● Assigned task: The required lines are those that contain "비철금속"; pull them out of the data and copy them.

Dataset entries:
⁂
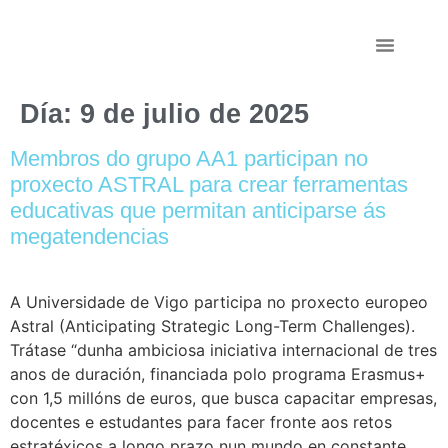
Persoal Investigad
Día:
9 de julio de 2025
Membros do grupo AA1 participan no
proxecto ASTRAL para crear ferramentas
educativas que permitan anticiparse ás
megatendencias
A Universidade de Vigo participa no proxecto europeo
Astral (Anticipating Strategic Long-Term Challenges).
Trátase “dunha ambiciosa iniciativa internacional de tres
anos de duración, financiada polo programa Erasmus+
con 1,5 millóns de euros, que busca capacitar empresas,
docentes e estudantes para facer fronte aos retos
estratéxicos a longo prazo nun mundo en constante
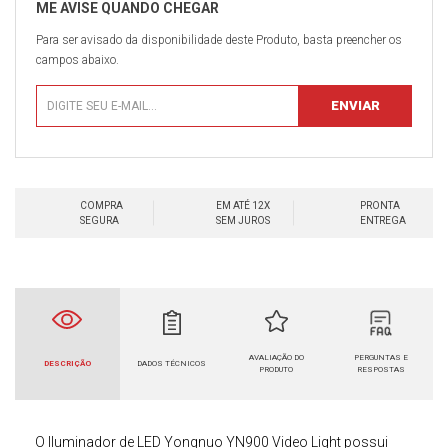
Para ser avisado da disponibilidade deste Produto, basta preencher os
campos abaixo.
COMPRA
EM ATÉ 12X
PRONTA
SEGURA
SEM JUROS
ENTREGA
AVALIAÇÃO DO
PERGUNTAS E
DESCRIÇÃO
DADOS TÉCNICOS
PRODUTO
RESPOSTAS
O
Iluminador de LED Yongnuo
YN900 Video Light
possui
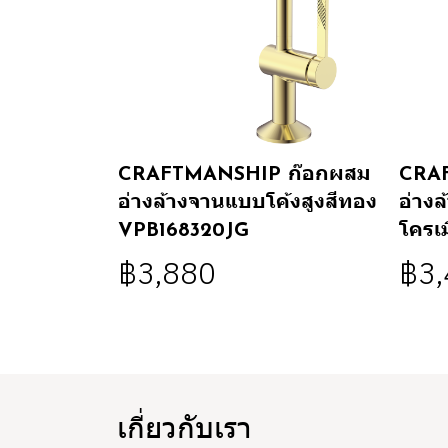
CRAFTMANSHIP ก๊อกผสม
CRA
อ่างล้างจานแบบโค้งสูงสีทอง
อ่าง
VPB168320JG
โครเ
฿3,880
฿3
เกี่ยวกับเรา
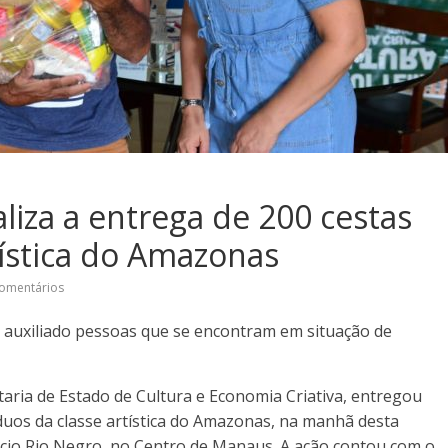
liza a entrega de 200 cestas
tística do Amazonas
omentários
 auxiliado pessoas que se encontram em situação de
ria de Estado de Cultura e Economia Criativa, entregou
íduos da classe artística do Amazonas, na manhã desta
lácio Rio Negro, no Centro de Manaus. A ação contou com o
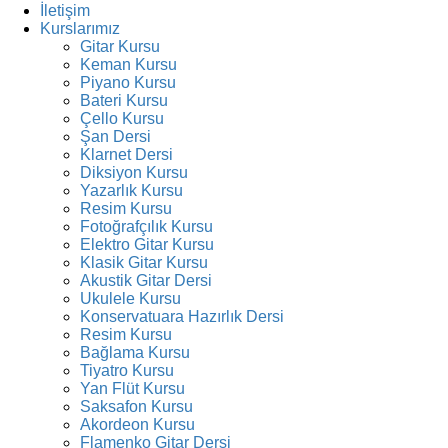
İletişim
Kurslarımız
Gitar Kursu
Keman Kursu
Piyano Kursu
Bateri Kursu
Çello Kursu
Şan Dersi
Klarnet Dersi
Diksiyon Kursu
Yazarlık Kursu
Resim Kursu
Fotoğrafçılık Kursu
Elektro Gitar Kursu
Klasik Gitar Kursu
Akustik Gitar Dersi
Ukulele Kursu
Konservatuara Hazırlık Dersi
Resim Kursu
Bağlama Kursu
Tiyatro Kursu
Yan Flüt Kursu
Saksafon Kursu
Akordeon Kursu
Flamenko Gitar Dersi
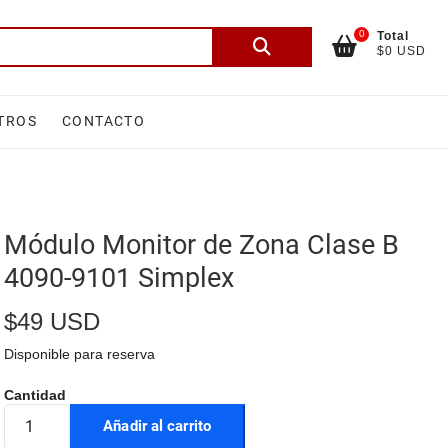
0
Total
Buscar
$0 USD
por:
TROS
CONTACTO
Módulo Monitor de Zona Clase B
4090-9101 Simplex
$
49 USD
Disponible para reserva
Añadir al carrito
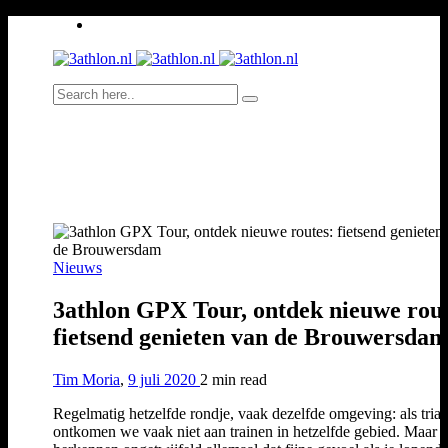
Nieuws
3athlon GPX Tour, ontdek nieuwe rout
fietsend genieten van de Brouwersda
Tim Moria
,
9 juli 2020
2 min
read
Regelmatig hetzelfde rondje, vaak dezelfde omgeving: als triat
ontkomen we vaak niet aan trainen in hetzelfde gebied. Maar 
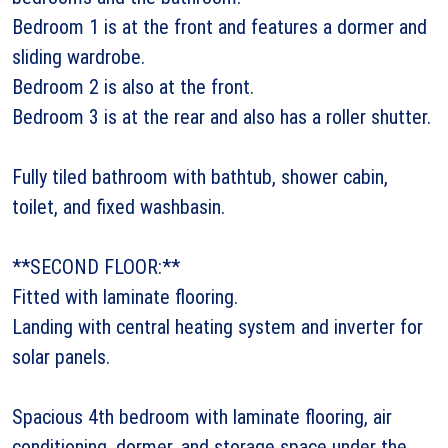
Bedroom 1 is at the front and features a dormer and
sliding wardrobe.
Bedroom 2 is also at the front.
Bedroom 3 is at the rear and also has a roller shutter.
Fully tiled bathroom with bathtub, shower cabin,
toilet, and fixed washbasin.
**SECOND FLOOR:**
Fitted with laminate flooring.
Landing with central heating system and inverter for
solar panels.
Spacious 4th bedroom with laminate flooring, air
conditioning, dormer, and storage space under the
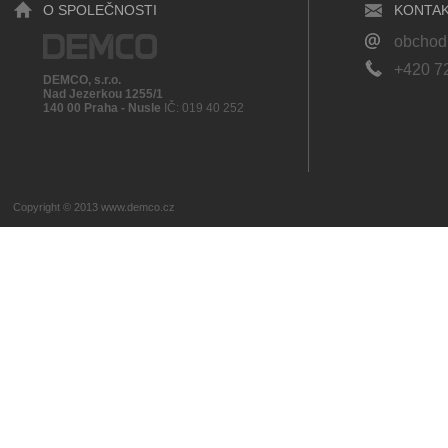
O SPOLEČNOSTI
KONTAK
obcho
+420 7
DEMCO, s.r.o.
Nad Jezerkou 1255/1
140 00 Praha - Nusle
IČ: 019 40 252
Copyright © 2013
www.demco.cz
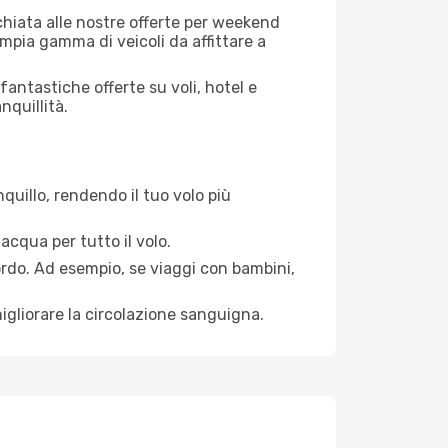
cchiata alle nostre offerte per weekend
mpia gamma di veicoli da affittare a
antastiche offerte su voli, hotel e
nquillità.
quillo, rendendo il tuo volo più
acqua per tutto il volo.
bordo. Ad esempio, se viaggi con bambini,
igliorare la circolazione sanguigna.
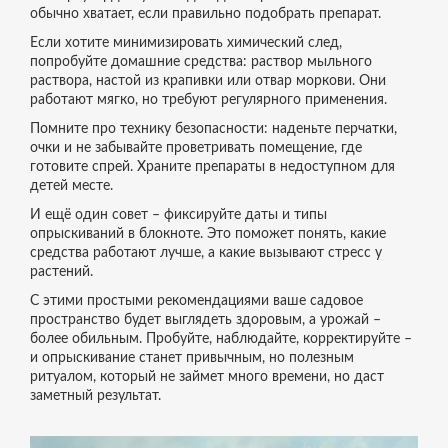
обычно хватает, если правильно подобрать препарат.
Если хотите минимизировать химический след,
попробуйте домашние средства: раствор мыльного
раствора, настой из крапивки или отвар моркови. Они
работают мягко, но требуют регулярного применения.
Помните про технику безопасности: наденьте перчатки,
очки и не забывайте проветривать помещение, где
готовите спрей. Храните препараты в недоступном для
детей месте.
И ещё один совет – фиксируйте даты и типы
опрыскиваний в блокноте. Это поможет понять, какие
средства работают лучше, а какие вызывают стресс у
растений.
С этими простыми рекомендациями ваше садовое
пространство будет выглядеть здоровым, а урожай –
более обильным. Пробуйте, наблюдайте, корректируйте –
и опрыскивание станет привычным, но полезным
ритуалом, который не займет много времени, но даст
заметный результат.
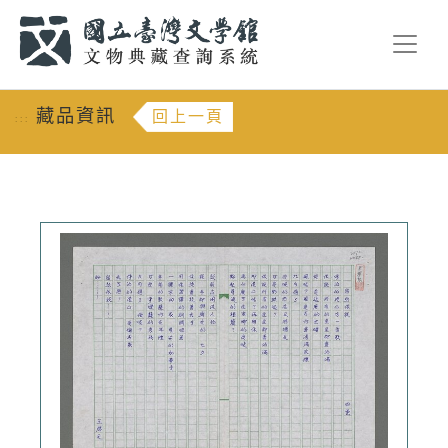
跳到主要內容
:::
藏品資訊
回上一頁
:::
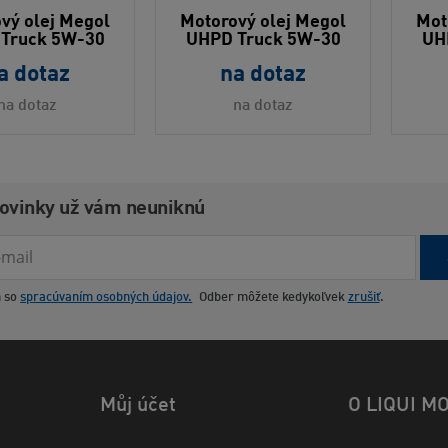
vý olej Megol
Motorový olej Megol
Mot
Truck 5W-30
UHPD Truck 5W-30
UH
a dotaz
na dotaz
na dotaz
na dotaz
novinky už vám neuniknú
m so
spracúvaním osobných údajov.
Odber môžete kedykoľvek
zrušiť
.
Můj účet
O LIQUI M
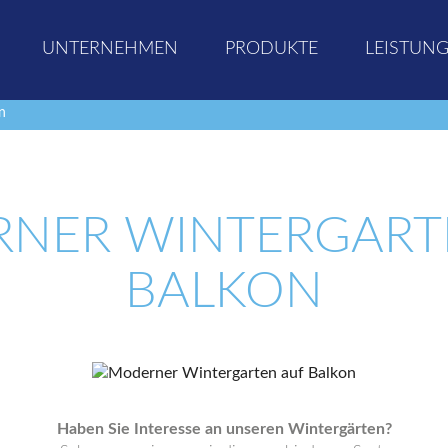
UNTERNEHMEN
PRODUKTE
LEISTUN
n
NER WINTERGART
BALKON
Haben Sie Interesse an unseren Wintergärten?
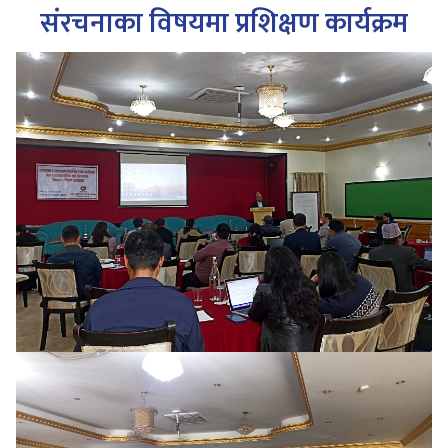
संरचनाका विषयमा प्रशिक्षण कार्यक्रम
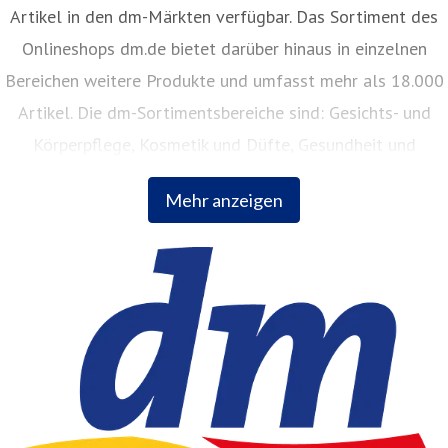
Artikel in den dm-Märkten verfügbar. Das Sortiment des
Onlineshops dm.de bietet darüber hinaus in einzelnen
Bereichen weitere Produkte und umfasst mehr als 18.000
Artikel. Die dm-Sortimentsbereiche sind: Gesichts- und
Körperpflege, Kosmetik und Düfte, Gesundheit und
Naturkost, Babynahrung, Babykleidung, Babypflege,
Mehr anzeigen
Haushalt, Foto, Hygieneartikel, Tiernahrung.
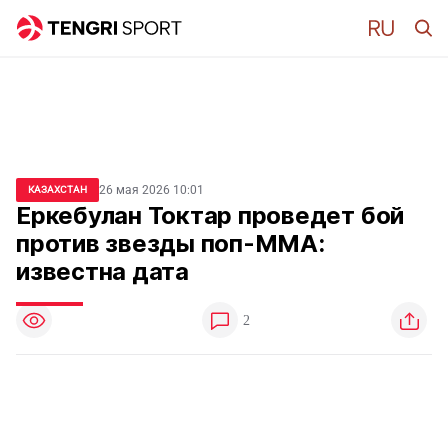
26 мая 2026 10:01
КАЗАХСТАН
Еркебулан Токтар проведет бой
против звезды поп-ММА:
известна дата
2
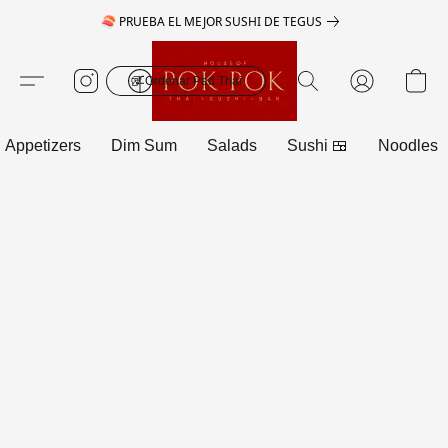
🍣 PRUEBA EL MEJOR SUSHI DE TEGUS
🥡 Ordenar Pad Thai
Appetizers
Dim Sum
Salads
Sushi 🍱
Noodles 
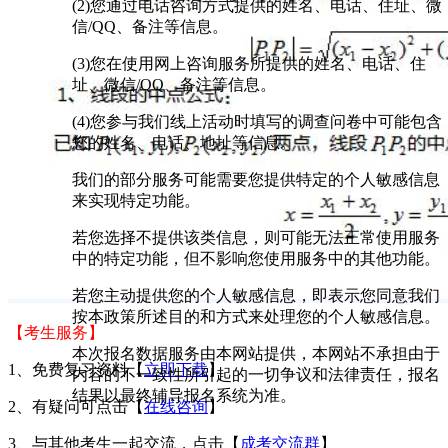
(2)您通过电话咨询方式提供的姓名、电话、住址、微
信/QQ、备注等信息。
(3)您在使用网上咨询服务所提供的姓名、电话、住
址、微信/QQ、备注等信息。
(4)您参与我们线上活动时填写的调查问卷中可能包含
您的姓名、电话、地址等信息。
我们的部分服务可能需要您提供特定的个人敏感信息
来实现特定功能。
若您选择不提供该类信息，则可能无法正常使用服务
中的特定功能，但不影响您使用服务中的其他功能。
若您主动提供您的个人敏感信息，即表示您同意我们
按本政策所述目的和方式来处理您的个人敏感信息。
【考生服务】
本次报名数据服务由本网站提供，本网站不承担由于
1、免费复习资料【
立即下载
】
内容的不一致性所引起的一切争议和法律责任，报名
结果以最终辅导报名系统为准。
2、有疑问可点击【
在线咨询
】
3、与其他考生一起交流，点击【
成考交流群
】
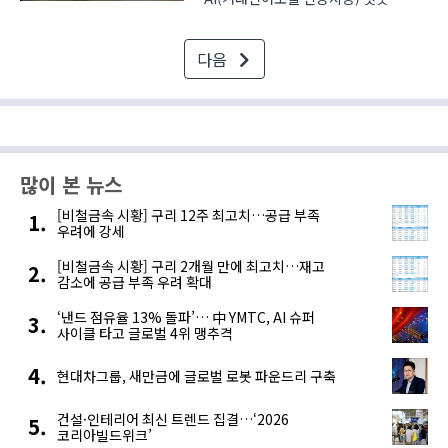
서비스 활용도가 증가하면서, 개인 정보
·기밀 데이터 유출에 주의를 기울여야
다음
한다는 경고도 커지고 있다.
통합보안전문기업 이스트시큐리티
(EST SECURITY)는 ‘제24회 세계
보안..
많이 본 뉴스
[비철금속 시황] 구리 12주 최고치…공급 부족
우려에 강세
[비철금속 시황] 구리 2개월 만에 최고치…재고
감소에 공급 부족 우려 확대
‘낸드 점유율 13% 돌파’… 中 YMTC, AI 슈퍼
사이클 타고 글로벌 4위 맹추격
현대차그룹, 새만금에 글로벌 로봇 파운드리 구축
건설·인테리어 최신 트렌드 집결…‘2026
코리아빌드위크’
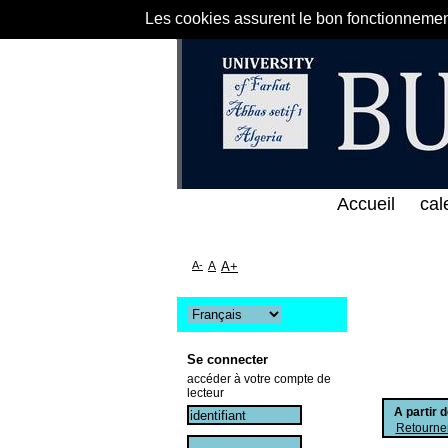
Les cookies assurent le bon fonctionnement 
على الخط المباشر لمكتبة كلية العلوم الاقتصادية و ال
Accueil
cal
A-
A
A+
Se connecter
accéder à votre compte de
lecteur
A partir 
Retourner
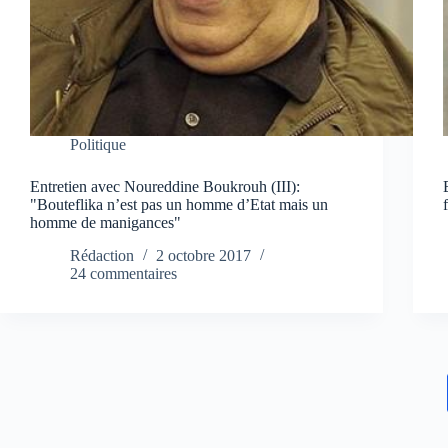
Politique
Entretien avec Noureddine Boukrouh (III):
"Bouteflika n’est pas un homme d’Etat mais un
homme de manigances"
Rédaction
2 octobre 2017
24 commentaires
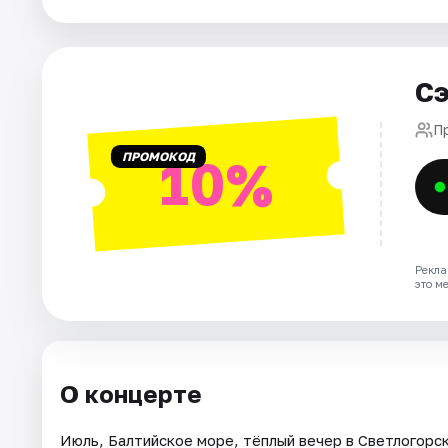
Города
Площадки
Сэ
Артисты
П
Рейтинги
ПРОМОКОД
10%
Рекла
это м
О концерте
Июль, Балтийское море, тёплый вечер в Светлогорс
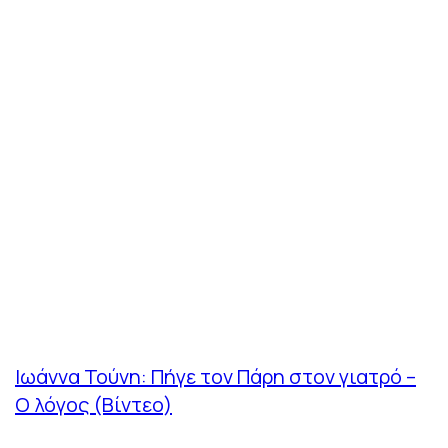
Ιωάννα Τούνη: Πήγε τον Πάρη στον γιατρό –
Ο λόγος (Βίντεο)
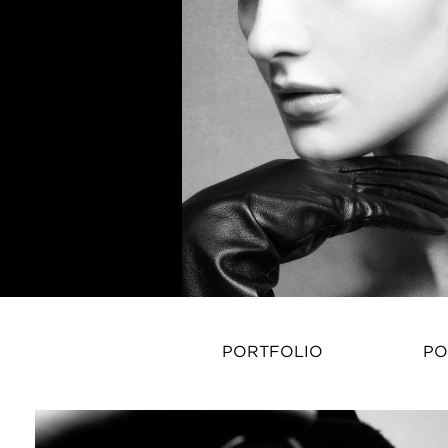
PORTFOLIO
PO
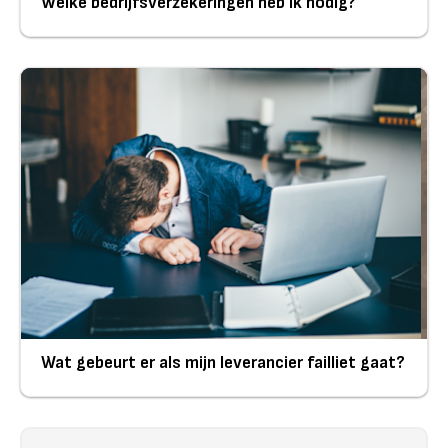
Welke bedrijfsverzekeringen heb ik nodig?
Wat gebeurt er als mijn leverancier failliet gaat?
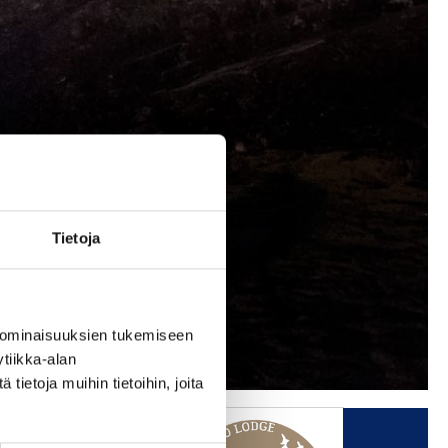
Tietoja
 ominaisuuksien tukemiseen
tiikka-alan
ietoja muihin tietoihin, joita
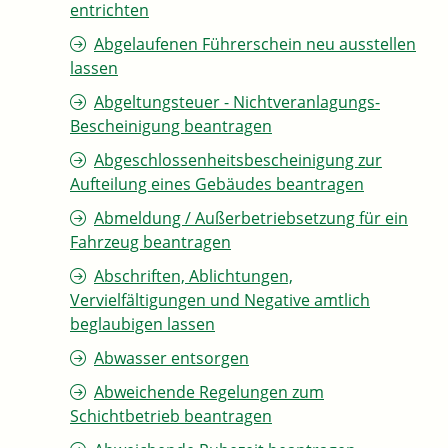
entrichten
Abgelaufenen Führerschein neu ausstellen
lassen
Abgeltungsteuer - Nichtveranlagungs-
Bescheinigung beantragen
Abgeschlossenheitsbescheinigung zur
Aufteilung eines Gebäudes beantragen
Abmeldung / Außerbetriebsetzung für ein
Fahrzeug beantragen
Abschriften, Ablichtungen,
Vervielfältigungen und Negative amtlich
beglaubigen lassen
Abwasser entsorgen
Abweichende Regelungen zum
Schichtbetrieb beantragen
⁂
● Final answer:
[비철금속 시황] 구리 12주 최고치…공급 부족
[비철금속 시황] 구리 2개월 만에 최고치…재고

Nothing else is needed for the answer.